The toughest challenge for Sam will be to introduce the employee appraisal system. He uses a system that involves the employee setting goals for themselves and Sam setting goals for the employees. After chatting with each employee, Sam is able to determine the criteria for acceptable performance. He will include the sales quota system from above, dependability, reliability, motivation and absenteeism in the appraisal. He will sit down with each employee to explain the process. If employees have input in setting goals for themselves, they are much more likely to achieve the goals.

Employee appraisal
Employee Review

As time goes by, Sam needs to monitor the process to be sure it is working. Sam is comparing performance with the standard. Sam reviews his repair receipts and income statements each month to be sure he in on target for his financial goal of increasing revenue by $100,000.

Sam also reviews the customer satisfaction surveys each week. He documents the percentages in a spreadsheet. He compares each survey percentage change with that of the previous year to determine whether there are positive changes in customer satisfaction.

Sam reviews the daily and weekly receipts to determine whether the mechanics are meeting their quota set above. He documents the various work done by each mechanic on a spreadsheet. He compares this to the standard he set in the first step.

Finally, Sam needs to be sure that employees are meeting their goals set in the employee appraisal. While this cannot be done frequently, like counting receipts or crunching numbers, it can be done every six months to a year. When the time comes, Sam will sit down with each employee on an individual basis to discuss progress towards the goals they set together. He will compare the actual progress toward the standard set for each employee.

There is no doubt that some of the actual performances will fall short of the standards set in the first step. When this occurs, Sam will have to make important decisions. He will make changes in the way things are being done. In other words, he will be taking corrective action.

For instance, if Sam determines that the price increases are causing customer satisfaction percentages to plummet, he will need to restructure pricing or change the level of service. Maybe it is as simple as providing customers with a free lunch while they wait. It could be that Sam will have to decrease prices to retain his customers. He may even have to look for new customers.

Sam may determine that employees just can't keep up with their quotas. Sam will have to revisit the quotas. Perhaps the shop needs to be reconfigured so employees can maneuver around the cars more efficiently. Perhaps Sam needs to discipline mechanics that are not keeping up the pace.

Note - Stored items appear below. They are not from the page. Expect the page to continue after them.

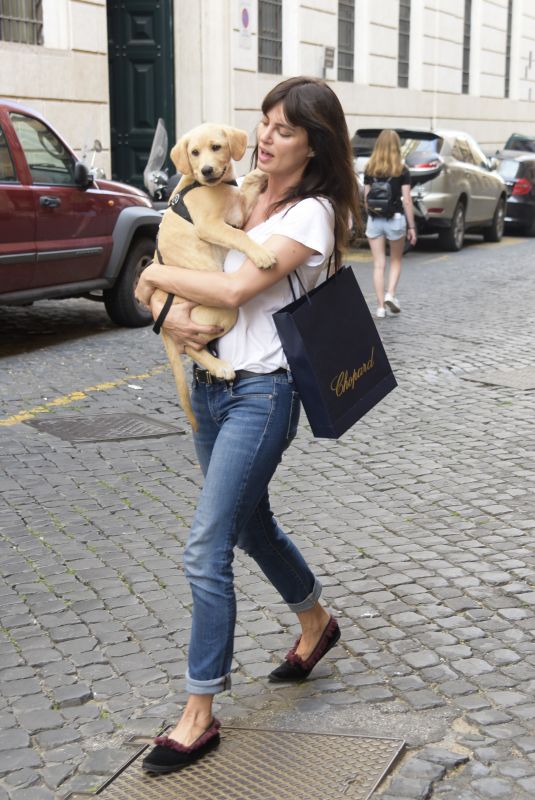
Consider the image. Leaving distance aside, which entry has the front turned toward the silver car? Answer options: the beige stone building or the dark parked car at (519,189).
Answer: the beige stone building

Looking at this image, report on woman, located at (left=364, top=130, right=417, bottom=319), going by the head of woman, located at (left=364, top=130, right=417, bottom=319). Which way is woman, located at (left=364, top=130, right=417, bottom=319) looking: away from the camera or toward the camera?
away from the camera

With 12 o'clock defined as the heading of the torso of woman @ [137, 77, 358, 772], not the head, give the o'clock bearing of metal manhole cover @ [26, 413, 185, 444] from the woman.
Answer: The metal manhole cover is roughly at 4 o'clock from the woman.

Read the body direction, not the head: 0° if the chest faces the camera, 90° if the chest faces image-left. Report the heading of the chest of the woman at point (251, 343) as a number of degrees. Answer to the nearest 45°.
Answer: approximately 45°

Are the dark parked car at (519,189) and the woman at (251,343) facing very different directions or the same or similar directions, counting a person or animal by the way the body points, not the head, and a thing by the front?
very different directions
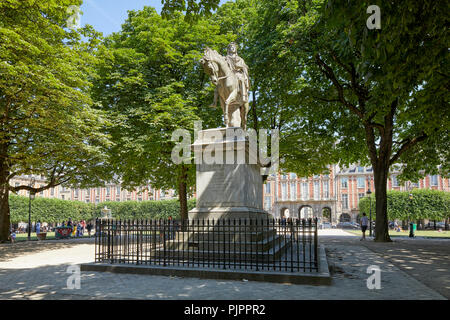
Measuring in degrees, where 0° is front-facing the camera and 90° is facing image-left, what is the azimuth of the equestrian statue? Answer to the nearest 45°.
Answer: approximately 45°

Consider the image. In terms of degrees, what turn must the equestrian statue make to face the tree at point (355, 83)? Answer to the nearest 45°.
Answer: approximately 180°

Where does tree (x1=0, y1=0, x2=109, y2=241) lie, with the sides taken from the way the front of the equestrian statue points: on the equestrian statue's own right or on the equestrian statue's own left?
on the equestrian statue's own right

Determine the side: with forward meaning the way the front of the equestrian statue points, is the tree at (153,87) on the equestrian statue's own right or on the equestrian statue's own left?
on the equestrian statue's own right
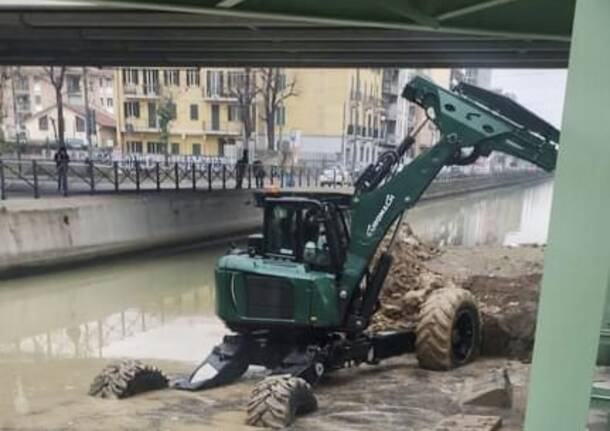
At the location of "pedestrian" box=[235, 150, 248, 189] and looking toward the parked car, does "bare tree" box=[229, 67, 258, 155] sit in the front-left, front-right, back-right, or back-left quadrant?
front-left

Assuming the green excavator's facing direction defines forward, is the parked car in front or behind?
in front

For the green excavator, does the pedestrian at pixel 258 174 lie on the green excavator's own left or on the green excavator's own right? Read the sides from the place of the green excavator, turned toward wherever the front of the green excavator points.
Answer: on the green excavator's own left

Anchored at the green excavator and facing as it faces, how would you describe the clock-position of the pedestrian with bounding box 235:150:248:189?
The pedestrian is roughly at 10 o'clock from the green excavator.

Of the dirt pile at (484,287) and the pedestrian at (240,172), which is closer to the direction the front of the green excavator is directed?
the dirt pile

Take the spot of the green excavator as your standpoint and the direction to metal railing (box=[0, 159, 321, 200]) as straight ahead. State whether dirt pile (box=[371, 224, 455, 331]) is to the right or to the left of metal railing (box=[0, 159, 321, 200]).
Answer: right

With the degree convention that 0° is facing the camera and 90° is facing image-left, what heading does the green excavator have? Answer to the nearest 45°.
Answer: approximately 225°

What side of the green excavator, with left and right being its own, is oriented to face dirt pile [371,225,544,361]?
front

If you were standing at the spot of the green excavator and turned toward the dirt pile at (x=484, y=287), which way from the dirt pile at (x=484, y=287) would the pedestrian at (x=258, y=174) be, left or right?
left

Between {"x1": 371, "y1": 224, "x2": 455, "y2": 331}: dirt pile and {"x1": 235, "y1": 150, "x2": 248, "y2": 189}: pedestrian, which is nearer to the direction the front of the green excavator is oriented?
the dirt pile
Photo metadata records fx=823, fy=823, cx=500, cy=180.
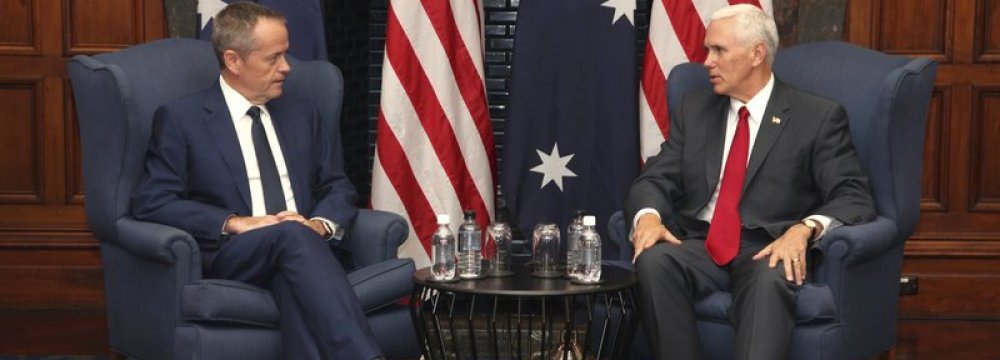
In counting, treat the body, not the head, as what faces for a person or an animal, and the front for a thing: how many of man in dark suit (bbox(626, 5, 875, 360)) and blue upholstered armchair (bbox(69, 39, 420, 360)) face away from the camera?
0

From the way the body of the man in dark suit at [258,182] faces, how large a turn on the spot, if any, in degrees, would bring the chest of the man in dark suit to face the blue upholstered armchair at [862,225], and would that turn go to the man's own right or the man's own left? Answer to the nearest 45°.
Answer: approximately 45° to the man's own left

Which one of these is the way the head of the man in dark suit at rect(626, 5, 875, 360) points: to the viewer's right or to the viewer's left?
to the viewer's left

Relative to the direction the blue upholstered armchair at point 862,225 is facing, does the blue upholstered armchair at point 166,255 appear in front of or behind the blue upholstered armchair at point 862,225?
in front

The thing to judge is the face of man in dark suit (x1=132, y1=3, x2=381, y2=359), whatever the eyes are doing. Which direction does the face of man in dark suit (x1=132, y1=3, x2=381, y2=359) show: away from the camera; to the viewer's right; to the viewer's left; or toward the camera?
to the viewer's right

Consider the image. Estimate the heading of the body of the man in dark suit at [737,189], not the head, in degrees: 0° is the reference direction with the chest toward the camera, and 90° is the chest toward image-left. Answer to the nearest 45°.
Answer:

Whatever decisions Sam makes, he will have to go back to the drawing board and begin the controlling process all over again.

Lesson Summary

Summary of the controlling process
The Controlling Process

In summary, controlling as a management process involves setting appropriate goals for various areas of the organization. These goals can be financial, customer satisfaction-related, sales-related and employee performance-related.

Once goals are set, managers begin developing measuring tools to gather data for each goal. There are many tools that can be used. Some tools are a balance sheet, daily receipts, customer satisfaction surveys, sales quotas and employee appraisals.

Once the tools have been developed and the data is gathered, managers begin comparing the goals to the actual results. Almost in a side-by-side fashion, goals and actuals will be evaluated. Managers will look for variances in numbers, amounts, percentages, performances and productivity.

Finally, managers will chart any negative variances to determine what needs to change by taking corrective action. This may be a pricing change, an added value to a customer, a new target market or even disciplining employees.

The controlling function of the management process does not end here. The management process as a whole is continually revisited at different intervals. It is an evolving process that is repeated until all of the organizational goals have been met.